Self-reliance and organization

A consistent feature of graduate work remains the relatively isolated nature of the process, particularly in the social sciences and humanities. To be sure, it is one of the aspects of doctoral study that students themselves find most frustrating, even paralyzing. As uncomfortably disconnected as the dissertation process itself might be, PhD candidates typically emerge better able to take initiative and schedule their time, and with inspiring demonstration of their commitment to their work. Supervisors very rarely come close to dictating the terms and tempo of day-to-day work for students completing a thesis. The candidates themselves must find and format an appropriate working schedule, line up the necessary financial and information resources and, most importantly, muster the motivation to continue and succeed. All of this happens with little positive feedback or accountability, let alone compensation. In short, successfully completing a PhD is a massive project-management problem, and surviving the process is proof positive that you have what it takes to tackle other initiatives of similar variety and scale.

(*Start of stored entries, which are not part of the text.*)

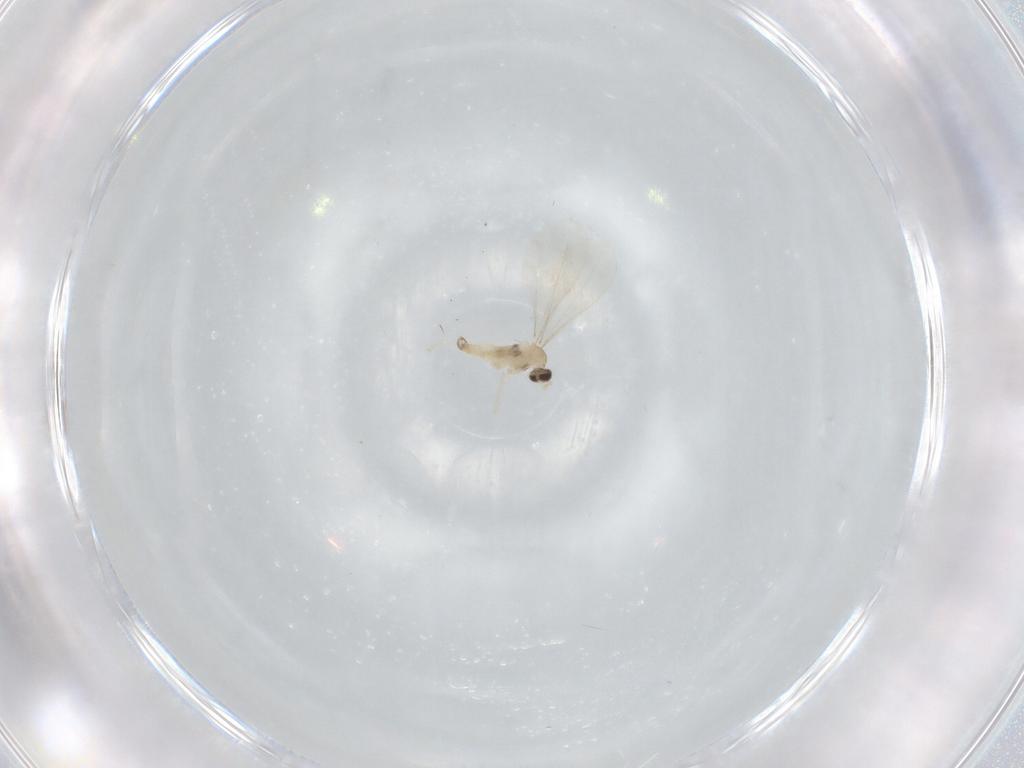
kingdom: Animalia
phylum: Arthropoda
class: Insecta
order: Diptera
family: Cecidomyiidae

But wait, there’s more: A quick collection of other transferable skills that might be useful on your next CV or covering letter:

  • Leadership: At the head of a classroom of undergraduates, among colleagues in your department, as part of organizations in your field, you do have leadership experience to talk about.
  • Creativity/resourcefulness: You shepherded a massive project to completion in the face of unexpected setbacks and with very few resources at your disposal. Your power to find the ways and means forward is proof positive that you can create solutions to other challenges.
  • Teamwork/collaboration: While much of graduate study is done in relative isolation, the exceptions are important. The scope and substance of your collaborative work, whether it be on a research team or as co-author of a paper, is important evidence of your ability to work at a high level with others.
  • Inquisitiveness: Call it intellectual enthusiasm or a willingness to learn, but your proven passion for self-education is a highly attractive quality, and a genuinely useful skill for a broad spectrum of potential employers.

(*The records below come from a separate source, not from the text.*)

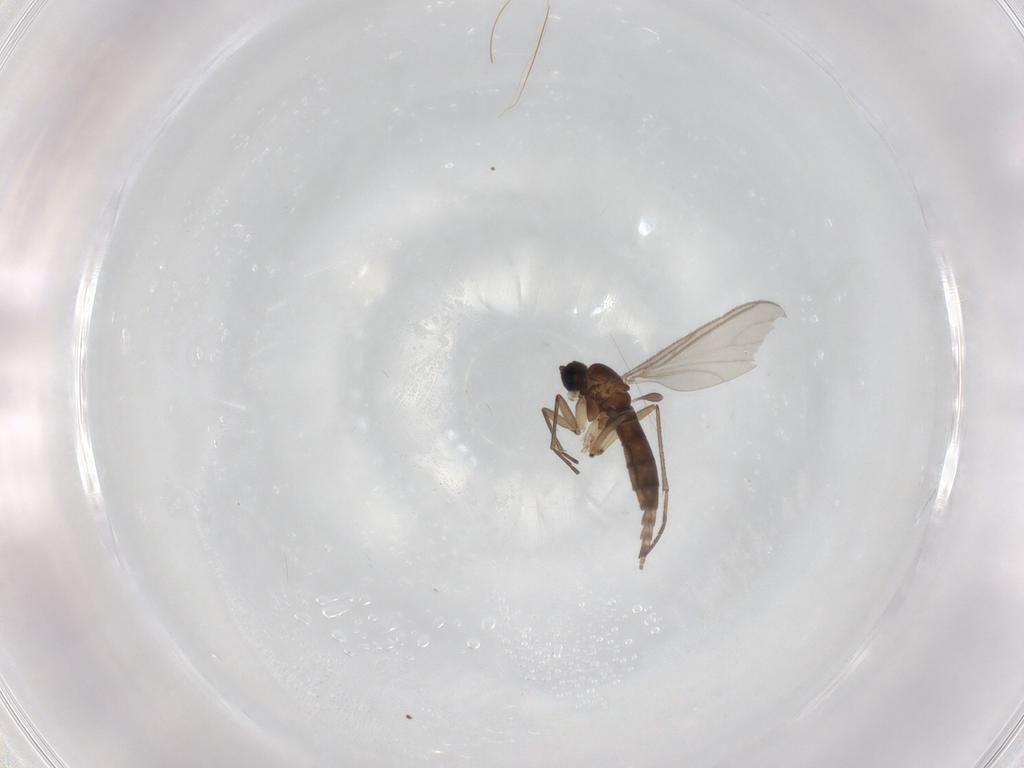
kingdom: Animalia
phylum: Arthropoda
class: Insecta
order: Diptera
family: Sciaridae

The one thing usually lacking…

For all the skills a PhD can bring to the table, self-realization, for want of a better term, is generally not one of them. Of the thousands of PhD candidates and post-doctoral fellows I have met in career advising sessions and campus workshops, the biggest barrier to wider employment is not their ability or intellect, but rather their inability to imagine and then articulate these capacities outside of an academic setting. They take the content of their research as their exclusive credential, and they discount as irrelevant or mundane the powers they might have developed as a function of the process of thesis research and writing. Success on the non-academic market begins with a candidate’s own belief that they do, in fact, hold tangible skills for work beyond their discipline. I believe that the evidence required to convince themselves (and, hopefully, target employers) is all around them in their experience as graduate students. Do you know “too much about too little”? In some ways, yes. But the process of building such depth and content specialization has required you to develop a formidable range of general skills categories that any employer can be made to value.

Jeff Osweiler, a former web editor of University Affairs, was previously a graduate career counsellor at McGill University.